2) There were persistent stories at the time contracts were awarded to companies with no history of PPE competence, and the purchase of unusable PPE; that well qualified caompnies in the sector were not being approached for help. There is no public evidence that these concerns have been pursued by anyone.
This whole irresponsible catastrophe is now being buried in plain sight. There will be a large new contract awarded, for Conservative Whitewash. Problem solved.
Another taboo subject within the year.
The Good Law Project is pursuing. Starmer needless to say is entirely missing in action. If I was a member of he Labour party I would be demanding my money back – a more useless “leader of the opposition” is impossible to imagine.
As I understand the current position, GLP are not in fact now pursuing the matter in court.
There are lots of good people campaigning for justice The Good Law Project is taking the government to court over the illegal tendering or more accurately non tendering of contracts during COVID
If you remember back to the coalition when no doubt the Lib Dem’s thought they could get their policies through. The serpent Tories stabbed them in the back and destroyed their credibility. Since then this juggernaut of lies and corruption has stream rolled to destroy all that is good about the UK. Integrity and honesty is no longer expected in government and when honesty comes along people laugh in its face and it’s deemed as weakness
Starmer is also a liar . You have to have been active in the party and on numerous social media sites to know what has gone on as the media are not interested so how would anyone know?

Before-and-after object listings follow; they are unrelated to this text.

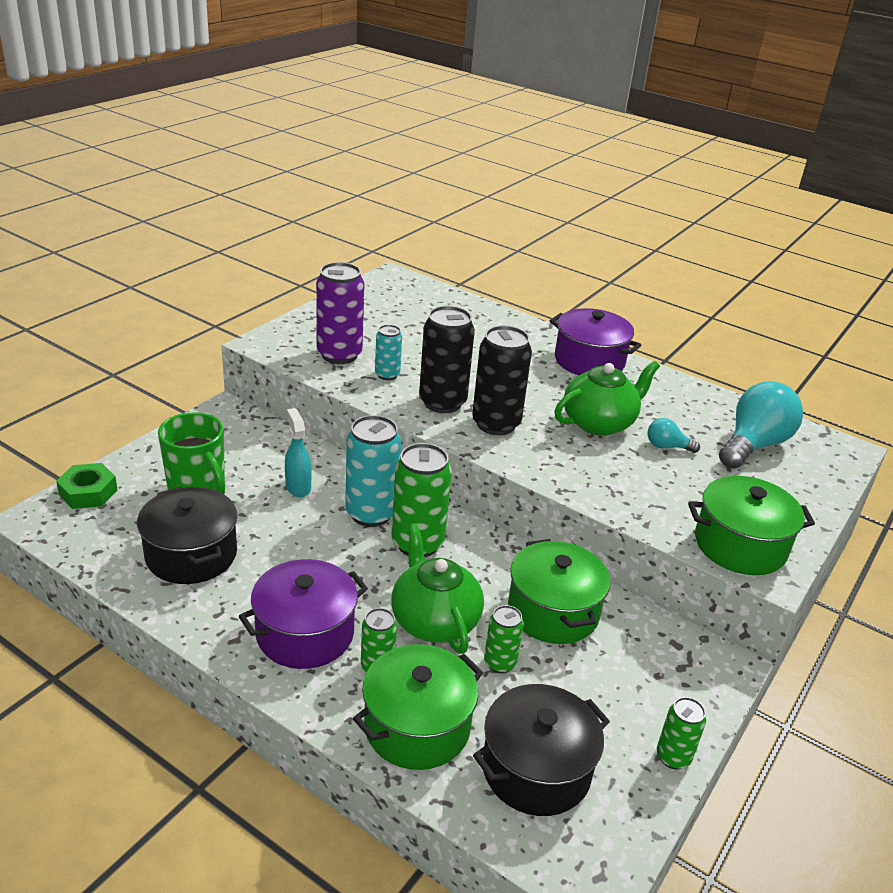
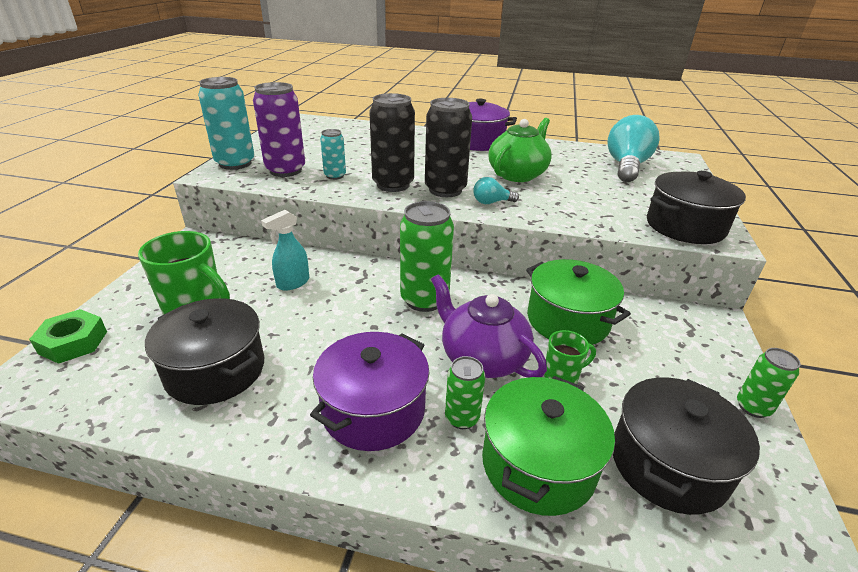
camera: 20 degrees left, 0 degrees up
turquoise spray bottle [285,408,311,497] -> turquoise spray bottle turned 90 degrees counterclockwise [261,210,309,291]
turquoise can [345,415,401,527] -> turquoise can moved to [198,77,255,170]
green teapot [391,524,484,654] -> purple teapot [431,274,547,378]
green can [484,605,524,673] -> green mug [544,330,596,384]
turquoise light bulb [648,418,700,453] -> turquoise light bulb moved to [473,177,519,204]
green pot [688,476,815,575] -> black pot [647,171,746,244]

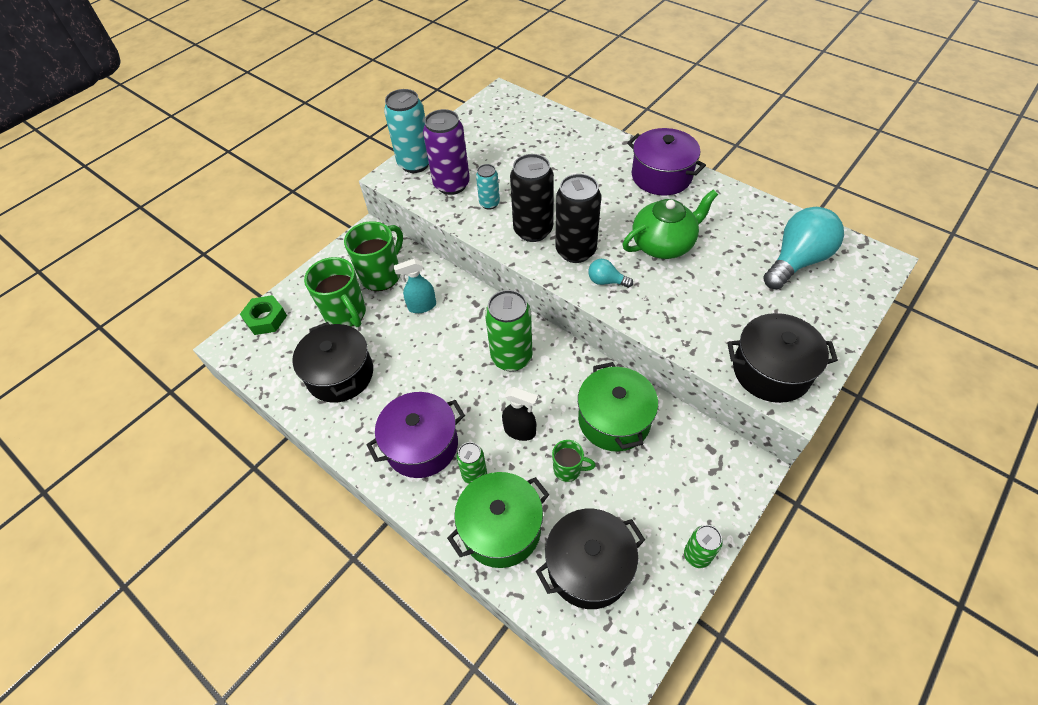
camera: 30 degrees right, 20 degrees up
purple teapot [431,274,547,378] -> black spray bottle [502,387,538,441]
none -> green mug [344,221,403,291]

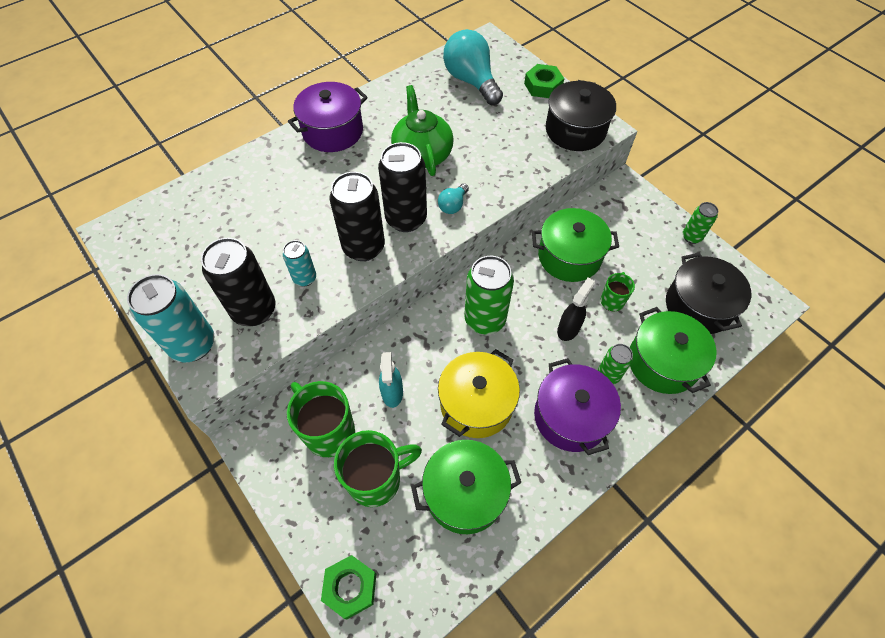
camera: 80 degrees left, 5 degrees up
black pot [292,322,373,403] -> green pot [411,440,521,534]
purple can [423,109,470,195] -> black can [201,238,275,326]
none -> yellow pot [438,349,520,438]
none -> green nut [524,64,564,98]

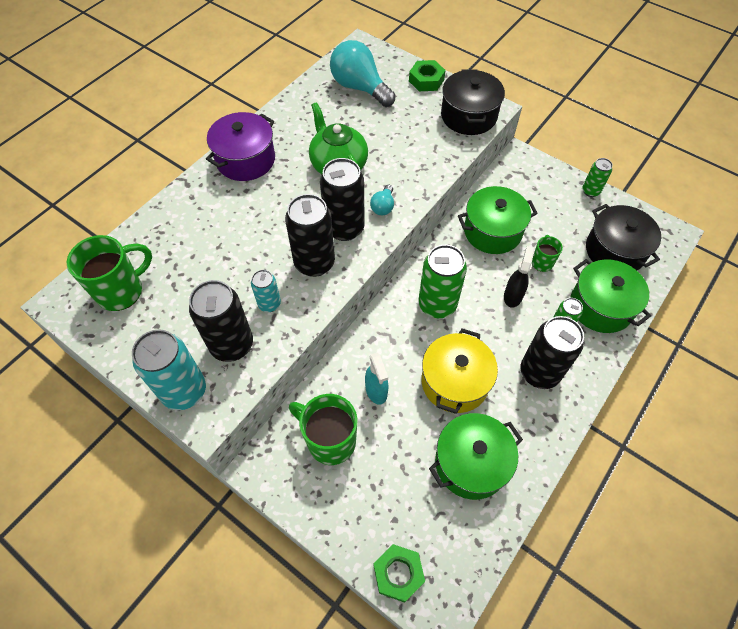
camera: 15 degrees left, 0 degrees up
green mug [334,430,422,507] -> green mug moved to [66,235,152,311]
purple pot [534,358,621,455] -> black can [521,316,584,389]

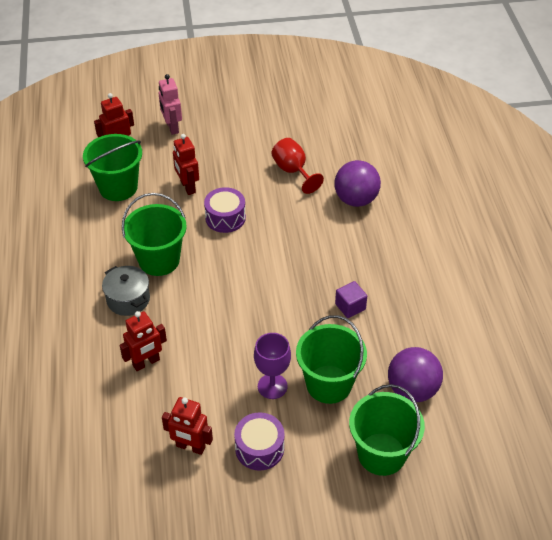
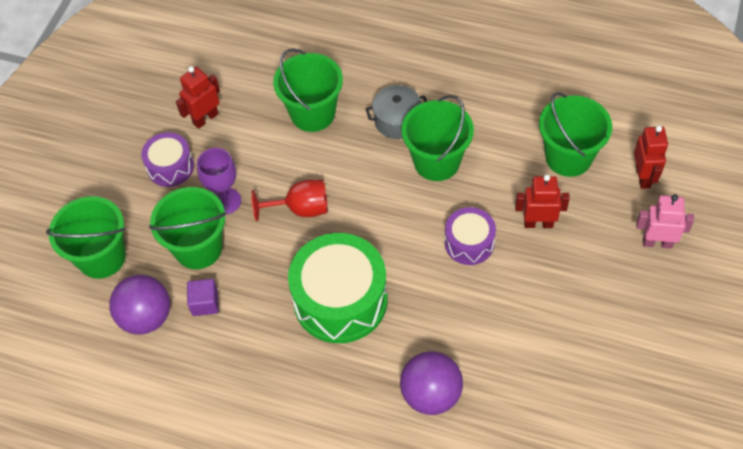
camera: 120 degrees right, 10 degrees up
red robot [120,311,167,371] -> green bucket [273,48,343,132]
red goblet [271,138,324,194] -> red goblet moved to [251,179,328,221]
purple cube [335,281,367,318] -> purple cube moved to [187,279,219,316]
none -> green drum [288,233,387,343]

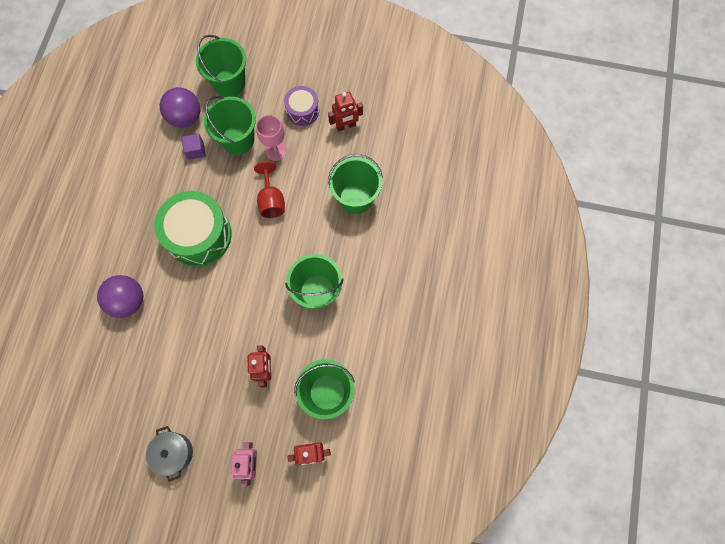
camera: 80 degrees right, 15 degrees up
red robot [176,66,220,129] -> red robot turned 120 degrees clockwise [328,92,363,132]
purple goblet [197,148,241,214] -> pink goblet [256,115,287,161]
grey pot [366,85,427,139] -> grey pot moved to [146,426,193,482]
purple drum [445,207,496,265] -> none

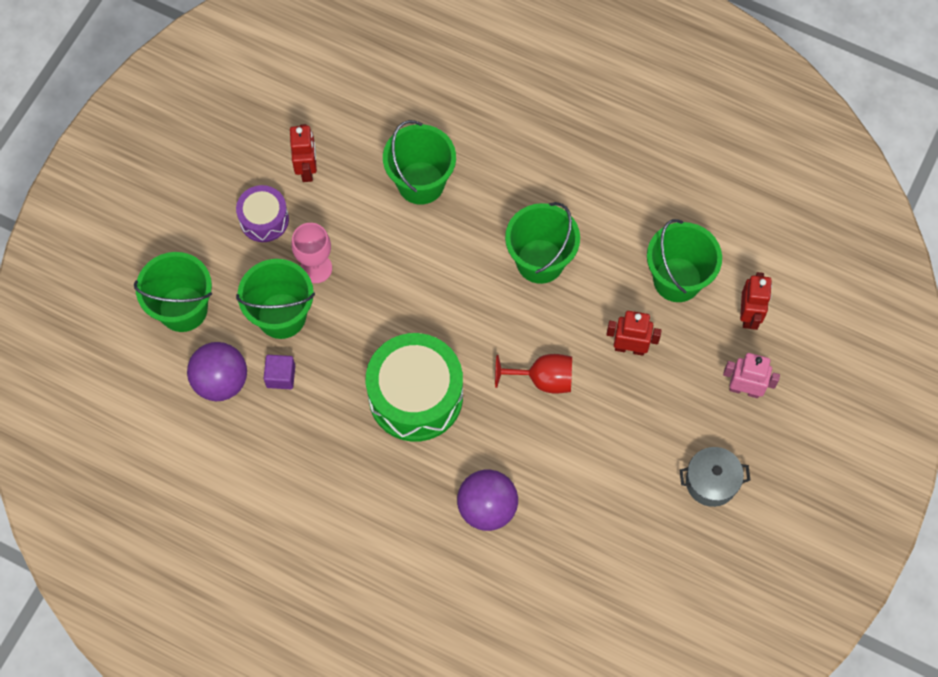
camera: 75 degrees left, 5 degrees down
red goblet [254,162,285,218] -> red goblet moved to [495,354,572,394]

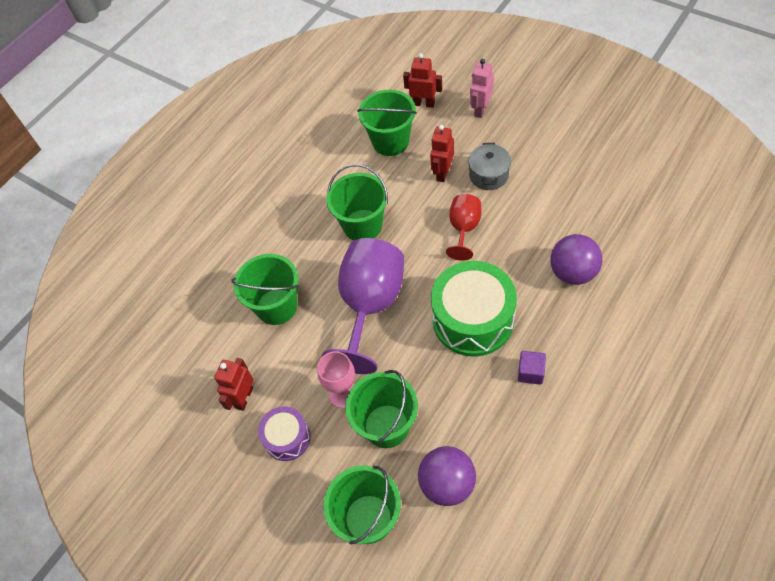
camera: 75 degrees left, 10 degrees down
purple cube [264,355,295,389] -> purple cube moved to [518,351,546,385]
red robot [290,124,317,182] -> red robot turned 75 degrees counterclockwise [214,358,253,411]
grey pot [680,447,750,507] -> grey pot moved to [468,143,511,190]
none -> purple goblet [322,238,404,374]

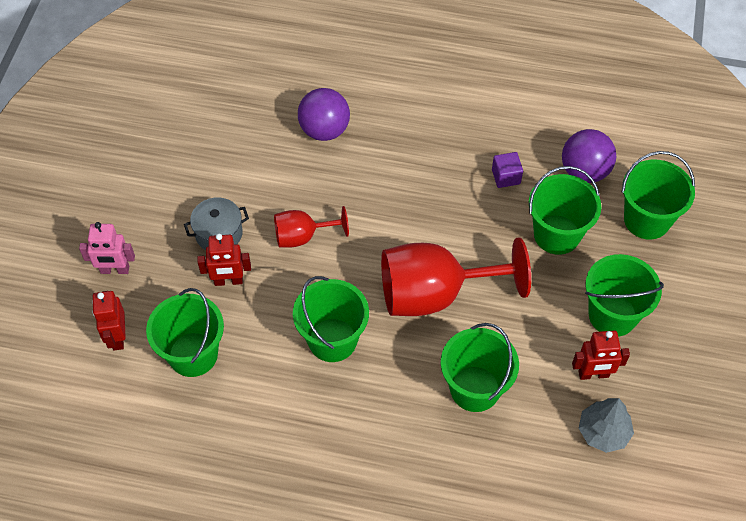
camera: 120 degrees left, 0 degrees up
purple drum [258,406,311,461] -> green bucket [585,254,664,337]
pink goblet [317,351,355,408] -> none
purple goblet [322,238,404,374] -> red goblet [381,237,531,316]
green drum [431,261,517,357] -> none
purple cube [518,351,546,385] -> purple cube moved to [492,152,523,188]
none -> grey tree [579,398,634,453]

I heard it reported that he inherited a bankrupt party. Totally not true. He used party funds unnecessarily . Members like myself have left in droves or have been thrown out of the party for having socialist views . I wish people would learn the difference between socialism and communism . Personally I think we have no hope and many poor families will die. So sad
Your last is so true
This is a different type of inflationary mindset. People are not rushing to buy in fear of rising prices, nor are they storing demand for a later date. The savings bulk that central banks talk of doesn’t matter. This is behavioural economics 101.